Supplied records:
########################################

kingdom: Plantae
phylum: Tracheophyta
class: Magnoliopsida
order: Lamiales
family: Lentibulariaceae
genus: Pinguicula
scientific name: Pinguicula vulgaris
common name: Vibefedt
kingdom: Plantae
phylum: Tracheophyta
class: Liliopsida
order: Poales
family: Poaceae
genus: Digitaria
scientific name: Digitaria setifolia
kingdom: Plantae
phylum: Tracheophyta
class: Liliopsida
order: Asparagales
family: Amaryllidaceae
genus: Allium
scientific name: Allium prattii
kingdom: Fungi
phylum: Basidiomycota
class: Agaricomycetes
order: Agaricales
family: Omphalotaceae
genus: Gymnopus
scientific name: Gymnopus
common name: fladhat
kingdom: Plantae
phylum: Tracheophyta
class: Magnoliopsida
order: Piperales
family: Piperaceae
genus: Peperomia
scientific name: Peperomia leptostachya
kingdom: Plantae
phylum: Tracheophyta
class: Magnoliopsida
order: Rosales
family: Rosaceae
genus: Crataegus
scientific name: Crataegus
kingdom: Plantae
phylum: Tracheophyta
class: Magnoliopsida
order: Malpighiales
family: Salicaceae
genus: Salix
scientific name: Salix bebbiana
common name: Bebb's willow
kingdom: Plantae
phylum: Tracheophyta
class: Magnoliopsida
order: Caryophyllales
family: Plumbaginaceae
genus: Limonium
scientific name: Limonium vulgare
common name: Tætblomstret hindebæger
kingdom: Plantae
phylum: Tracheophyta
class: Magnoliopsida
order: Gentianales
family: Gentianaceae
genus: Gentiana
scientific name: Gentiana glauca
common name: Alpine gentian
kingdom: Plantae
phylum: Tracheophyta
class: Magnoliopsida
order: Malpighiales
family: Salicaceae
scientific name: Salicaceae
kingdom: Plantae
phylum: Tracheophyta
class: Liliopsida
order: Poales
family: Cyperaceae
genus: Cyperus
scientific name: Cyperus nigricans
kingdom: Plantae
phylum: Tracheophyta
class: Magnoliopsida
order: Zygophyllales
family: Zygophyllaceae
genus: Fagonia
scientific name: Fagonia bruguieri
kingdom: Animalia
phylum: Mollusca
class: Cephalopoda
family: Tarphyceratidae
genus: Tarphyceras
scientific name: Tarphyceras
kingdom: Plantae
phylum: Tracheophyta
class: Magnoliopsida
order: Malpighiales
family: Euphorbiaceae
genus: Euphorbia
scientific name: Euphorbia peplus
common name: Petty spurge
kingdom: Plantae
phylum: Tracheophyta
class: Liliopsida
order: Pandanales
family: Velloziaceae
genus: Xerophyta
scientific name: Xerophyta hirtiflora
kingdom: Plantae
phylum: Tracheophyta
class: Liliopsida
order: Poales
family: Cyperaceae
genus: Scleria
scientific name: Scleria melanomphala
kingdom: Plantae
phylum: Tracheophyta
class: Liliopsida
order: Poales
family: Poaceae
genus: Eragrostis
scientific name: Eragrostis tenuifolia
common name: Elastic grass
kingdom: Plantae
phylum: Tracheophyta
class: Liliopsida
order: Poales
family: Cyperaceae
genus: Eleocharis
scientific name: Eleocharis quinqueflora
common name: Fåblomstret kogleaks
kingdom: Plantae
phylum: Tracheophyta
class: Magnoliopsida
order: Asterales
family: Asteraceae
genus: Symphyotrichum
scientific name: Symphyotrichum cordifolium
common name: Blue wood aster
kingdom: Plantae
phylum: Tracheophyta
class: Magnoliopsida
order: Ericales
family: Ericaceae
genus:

########################################

Exercise prompt: Reproduce all of the rows above line for line, with no changes.

Full response:
kingdom: Plantae
phylum: Tracheophyta
class: Magnoliopsida
order: Lamiales
family: Lentibulariaceae
genus: Pinguicula
scientific name: Pinguicula vulgaris
common name: Vibefedt
kingdom: Plantae
phylum: Tracheophyta
class: Liliopsida
order: Poales
family: Poaceae
genus: Digitaria
scientific name: Digitaria setifolia
kingdom: Plantae
phylum: Tracheophyta
class: Liliopsida
order: Asparagales
family: Amaryllidaceae
genus: Allium
scientific name: Allium prattii
kingdom: Fungi
phylum: Basidiomycota
class: Agaricomycetes
order: Agaricales
family: Omphalotaceae
genus: Gymnopus
scientific name: Gymnopus
common name: fladhat
kingdom: Plantae
phylum: Tracheophyta
class: Magnoliopsida
order: Piperales
family: Piperaceae
genus: Peperomia
scientific name: Peperomia leptostachya
kingdom: Plantae
phylum: Tracheophyta
class: Magnoliopsida
order: Rosales
family: Rosaceae
genus: Crataegus
scientific name: Crataegus
kingdom: Plantae
phylum: Tracheophyta
class: Magnoliopsida
order: Malpighiales
family: Salicaceae
genus: Salix
scientific name: Salix bebbiana
common name: Bebb's willow
kingdom: Plantae
phylum: Tracheophyta
class: Magnoliopsida
order: Caryophyllales
family: Plumbaginaceae
genus: Limonium
scientific name: Limonium vulgare
common name: Tætblomstret hindebæger
kingdom: Plantae
phylum: Tracheophyta
class: Magnoliopsida
order: Gentianales
family: Gentianaceae
genus: Gentiana
scientific name: Gentiana glauca
common name: Alpine gentian
kingdom: Plantae
phylum: Tracheophyta
class: Magnoliopsida
order: Malpighiales
family: Salicaceae
scientific name: Salicaceae
kingdom: Plantae
phylum: Tracheophyta
class: Liliopsida
order: Poales
family: Cyperaceae
genus: Cyperus
scientific name: Cyperus nigricans
kingdom: Plantae
phylum: Tracheophyta
class: Magnoliopsida
order: Zygophyllales
family: Zygophyllaceae
genus: Fagonia
scientific name: Fagonia bruguieri
kingdom: Animalia
phylum: Mollusca
class: Cephalopoda
family: Tarphyceratidae
genus: Tarphyceras
scientific name: Tarphyceras
kingdom: Plantae
phylum: Tracheophyta
class: Magnoliopsida
order: Malpighiales
family: Euphorbiaceae
genus: Euphorbia
scientific name: Euphorbia peplus
common name: Petty spurge
kingdom: Plantae
phylum: Tracheophyta
class: Liliopsida
order: Pandanales
family: Velloziaceae
genus: Xerophyta
scientific name: Xerophyta hirtiflora
kingdom: Plantae
phylum: Tracheophyta
class: Liliopsida
order: Poales
family: Cyperaceae
genus: Scleria
scientific name: Scleria melanomphala
kingdom: Plantae
phylum: Tracheophyta
class: Liliopsida
order: Poales
family: Poaceae
genus: Eragrostis
scientific name: Eragrostis tenuifolia
common name: Elastic grass
kingdom: Plantae
phylum: Tracheophyta
class: Liliopsida
order: Poales
family: Cyperaceae
genus: Eleocharis
scientific name: Eleocharis quinqueflora
common name: Fåblomstret kogleaks
kingdom: Plantae
phylum: Tracheophyta
class: Magnoliopsida
order: Asterales
family: Asteraceae
genus: Symphyotrichum
scientific name: Symphyotrichum cordifolium
common name: Blue wood aster
kingdom: Plantae
phylum: Tracheophyta
class: Magnoliopsida
order: Ericales
family: Ericaceae
genus:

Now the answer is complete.